What's wrong with my Dutch National Flag algorithm?

Question

I'm trying to turn an array like this:

0, 1, 2, 2, 1, 0, 1, 0, 0, 1, 2

into this:

0 0 0 0 1 1 1 1 2 2 2

Here is my code:

public static int[] sortDNF(int[] tape) {
 int smaller = 0; // everything with index < smaller is 0
 int bigger = tape.length - 1; // everything with index > bigger is 2
 int current = 0; // where we are looking now
 int tmp;

 while (current <= bigger) {
  if (tape[current] == 0) {
   tmp = tape[smaller];
   tape[smaller] = tape[current];
   tape[current] = tmp;
   smaller++;
  }
  if (tape[current] == 2) {
   tmp = tape[bigger];
   tape[bigger] = tape[current];
   tape[current] = tmp;
   bigger--;
  }
  current++;
 }

 return tape;
}

This is what it produces:

 0  0  0  1  1  1  1  0  2  2  2

What is my problem?

Answer 1

I'm going to propose an easier solution :-)

public static int[] sortDNF(int[] tape) {
  Arrays.sort(tape);
  return tape;
}

As far as what's wrong with your solution, when the current element is 2 and it's swapped with the element near the end of the list, the element it's swapped with may not be 2, but you're incrementing current and not looking at this position again.

Answer 2

How about Quicksort.

Answer 3

A guess:

You should not be increasing current every time through the loop since that is supposed to represent the partition between the 1's and the unknowns. For example, when you hit the first 2 you end up swapping it with another 2 and then moving on. The fact that the 2 later gets swapped for a 0 is accidental. The elements between smaller and current should always be 1's and that is broken.

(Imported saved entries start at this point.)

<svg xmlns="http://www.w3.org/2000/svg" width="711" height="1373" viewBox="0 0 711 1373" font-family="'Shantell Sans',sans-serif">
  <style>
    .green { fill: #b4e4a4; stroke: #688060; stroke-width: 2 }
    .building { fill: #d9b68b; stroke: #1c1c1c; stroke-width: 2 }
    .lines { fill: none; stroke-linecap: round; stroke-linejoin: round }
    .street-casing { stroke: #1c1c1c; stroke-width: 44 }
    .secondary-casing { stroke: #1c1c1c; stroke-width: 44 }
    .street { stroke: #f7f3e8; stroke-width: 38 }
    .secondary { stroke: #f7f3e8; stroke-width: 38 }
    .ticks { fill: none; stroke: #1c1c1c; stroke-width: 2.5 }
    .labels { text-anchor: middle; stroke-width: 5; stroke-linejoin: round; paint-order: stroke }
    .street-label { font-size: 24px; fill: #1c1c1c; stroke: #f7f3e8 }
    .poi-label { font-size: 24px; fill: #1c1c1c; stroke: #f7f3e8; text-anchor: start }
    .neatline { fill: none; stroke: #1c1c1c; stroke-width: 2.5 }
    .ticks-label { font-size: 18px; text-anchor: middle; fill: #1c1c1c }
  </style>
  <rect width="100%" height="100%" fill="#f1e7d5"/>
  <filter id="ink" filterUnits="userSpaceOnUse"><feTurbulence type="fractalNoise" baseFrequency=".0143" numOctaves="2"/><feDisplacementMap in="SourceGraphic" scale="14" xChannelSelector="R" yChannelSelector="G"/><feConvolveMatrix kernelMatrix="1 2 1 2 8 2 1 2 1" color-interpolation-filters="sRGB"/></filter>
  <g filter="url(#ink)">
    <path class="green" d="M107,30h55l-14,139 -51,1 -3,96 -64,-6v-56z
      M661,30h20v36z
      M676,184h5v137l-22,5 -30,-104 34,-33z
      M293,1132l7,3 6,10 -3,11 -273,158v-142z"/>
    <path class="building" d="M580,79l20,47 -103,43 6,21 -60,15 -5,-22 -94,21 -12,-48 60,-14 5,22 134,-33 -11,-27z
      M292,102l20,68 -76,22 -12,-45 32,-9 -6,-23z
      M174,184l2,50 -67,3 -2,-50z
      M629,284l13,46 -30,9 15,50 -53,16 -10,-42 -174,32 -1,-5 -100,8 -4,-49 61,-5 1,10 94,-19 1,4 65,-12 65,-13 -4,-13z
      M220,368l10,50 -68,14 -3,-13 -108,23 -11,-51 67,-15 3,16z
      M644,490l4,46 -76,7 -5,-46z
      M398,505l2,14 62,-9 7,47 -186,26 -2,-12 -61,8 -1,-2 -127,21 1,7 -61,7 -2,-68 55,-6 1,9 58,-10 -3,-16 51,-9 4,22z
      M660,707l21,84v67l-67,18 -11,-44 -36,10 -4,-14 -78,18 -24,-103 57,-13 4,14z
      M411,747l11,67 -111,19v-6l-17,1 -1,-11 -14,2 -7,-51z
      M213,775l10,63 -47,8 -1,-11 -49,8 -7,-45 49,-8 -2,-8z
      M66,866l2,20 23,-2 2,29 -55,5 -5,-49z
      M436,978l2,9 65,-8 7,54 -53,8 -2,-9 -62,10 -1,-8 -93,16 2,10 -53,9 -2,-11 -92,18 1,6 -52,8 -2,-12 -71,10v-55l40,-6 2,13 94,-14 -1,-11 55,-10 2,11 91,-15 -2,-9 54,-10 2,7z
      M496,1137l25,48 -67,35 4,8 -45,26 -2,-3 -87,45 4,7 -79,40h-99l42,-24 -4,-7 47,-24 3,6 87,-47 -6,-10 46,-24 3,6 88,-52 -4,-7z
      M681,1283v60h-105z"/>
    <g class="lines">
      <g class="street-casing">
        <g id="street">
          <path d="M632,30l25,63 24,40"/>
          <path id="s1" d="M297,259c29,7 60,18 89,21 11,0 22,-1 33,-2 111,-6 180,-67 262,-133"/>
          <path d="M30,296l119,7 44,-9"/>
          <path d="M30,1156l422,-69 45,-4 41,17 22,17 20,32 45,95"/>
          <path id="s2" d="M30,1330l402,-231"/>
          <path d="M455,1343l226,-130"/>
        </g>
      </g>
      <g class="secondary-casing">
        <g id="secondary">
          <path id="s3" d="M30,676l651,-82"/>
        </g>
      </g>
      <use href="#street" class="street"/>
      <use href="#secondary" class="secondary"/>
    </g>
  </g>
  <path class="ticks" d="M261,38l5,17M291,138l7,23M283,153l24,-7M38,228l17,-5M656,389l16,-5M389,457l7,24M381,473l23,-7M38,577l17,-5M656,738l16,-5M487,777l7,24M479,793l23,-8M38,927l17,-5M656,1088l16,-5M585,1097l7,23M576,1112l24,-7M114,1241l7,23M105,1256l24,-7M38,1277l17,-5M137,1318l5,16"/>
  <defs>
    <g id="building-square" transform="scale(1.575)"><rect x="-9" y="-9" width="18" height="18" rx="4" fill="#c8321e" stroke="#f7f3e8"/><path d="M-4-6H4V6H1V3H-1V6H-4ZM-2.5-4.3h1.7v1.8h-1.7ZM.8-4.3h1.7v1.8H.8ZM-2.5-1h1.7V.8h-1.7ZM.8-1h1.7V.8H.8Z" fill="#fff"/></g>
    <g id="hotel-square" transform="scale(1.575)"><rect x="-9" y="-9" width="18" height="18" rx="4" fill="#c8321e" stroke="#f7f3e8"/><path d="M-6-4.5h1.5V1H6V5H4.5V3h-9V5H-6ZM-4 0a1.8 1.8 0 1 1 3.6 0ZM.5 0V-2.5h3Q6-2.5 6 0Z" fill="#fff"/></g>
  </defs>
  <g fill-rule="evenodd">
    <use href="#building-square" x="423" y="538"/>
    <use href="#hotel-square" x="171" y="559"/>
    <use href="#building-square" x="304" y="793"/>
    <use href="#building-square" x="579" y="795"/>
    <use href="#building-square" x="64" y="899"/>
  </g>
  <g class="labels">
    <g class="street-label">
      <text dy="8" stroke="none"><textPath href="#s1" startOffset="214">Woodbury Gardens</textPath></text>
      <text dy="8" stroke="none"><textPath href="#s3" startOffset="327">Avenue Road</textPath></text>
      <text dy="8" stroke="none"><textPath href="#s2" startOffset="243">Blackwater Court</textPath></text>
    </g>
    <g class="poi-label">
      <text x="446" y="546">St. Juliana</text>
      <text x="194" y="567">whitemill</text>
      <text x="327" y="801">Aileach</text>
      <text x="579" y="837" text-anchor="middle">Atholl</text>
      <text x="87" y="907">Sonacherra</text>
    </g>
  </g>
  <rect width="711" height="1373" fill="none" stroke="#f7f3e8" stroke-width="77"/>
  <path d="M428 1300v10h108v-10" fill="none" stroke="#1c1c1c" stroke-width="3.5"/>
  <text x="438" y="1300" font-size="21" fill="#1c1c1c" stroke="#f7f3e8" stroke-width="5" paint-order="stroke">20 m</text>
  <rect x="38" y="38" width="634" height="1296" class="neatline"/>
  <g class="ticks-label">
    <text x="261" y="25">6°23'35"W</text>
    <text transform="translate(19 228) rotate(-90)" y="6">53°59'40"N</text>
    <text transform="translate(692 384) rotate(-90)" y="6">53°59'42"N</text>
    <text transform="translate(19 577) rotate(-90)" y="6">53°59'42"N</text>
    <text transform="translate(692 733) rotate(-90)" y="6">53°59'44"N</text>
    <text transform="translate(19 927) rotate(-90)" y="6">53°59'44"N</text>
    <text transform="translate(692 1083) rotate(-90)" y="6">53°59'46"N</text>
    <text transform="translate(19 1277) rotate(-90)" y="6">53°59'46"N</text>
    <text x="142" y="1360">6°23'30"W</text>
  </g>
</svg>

current++ should only be done in the tape[current] != 2 case. It's ok to do it when tape[current] = 0 because you haven't changed the [smaller -> current] = 1-only condition. And it's ok to move it when tape[current] = 1 because that satisfies the 1-only condition.

...but I haven't tried it.

Answer 4

For those who haven't studied the problem, sorting is sufficient to provide a solution, but it is (or can be) more than necessary. Solving the DNF problem only requires that all like items be moved together, but you don't have to place unequal items in any particular order.

It's pretty easy to solve DNF with expected O(N) complexity, where (most normal forms of) sorting have O(N lg N) complexity. Instead of rearranging the input elements, it's much easier to simply count the elements with any given value, then print out the right number of each. Since the order of unequal elements doesn't matter, you normally store your counts in a hash table.

Answer 5

The problem is that you reply on (possible nonexistent) values later in the chain to swap incorrectly skipped 1 values, try your algo on the trivial case of:

1 2 0

the 2 gets swapped in the right spot, but the current index has been advanced over the index 0 ends up in resulting in:

1 0 2

So don't increment current before you inspect the new value at that index.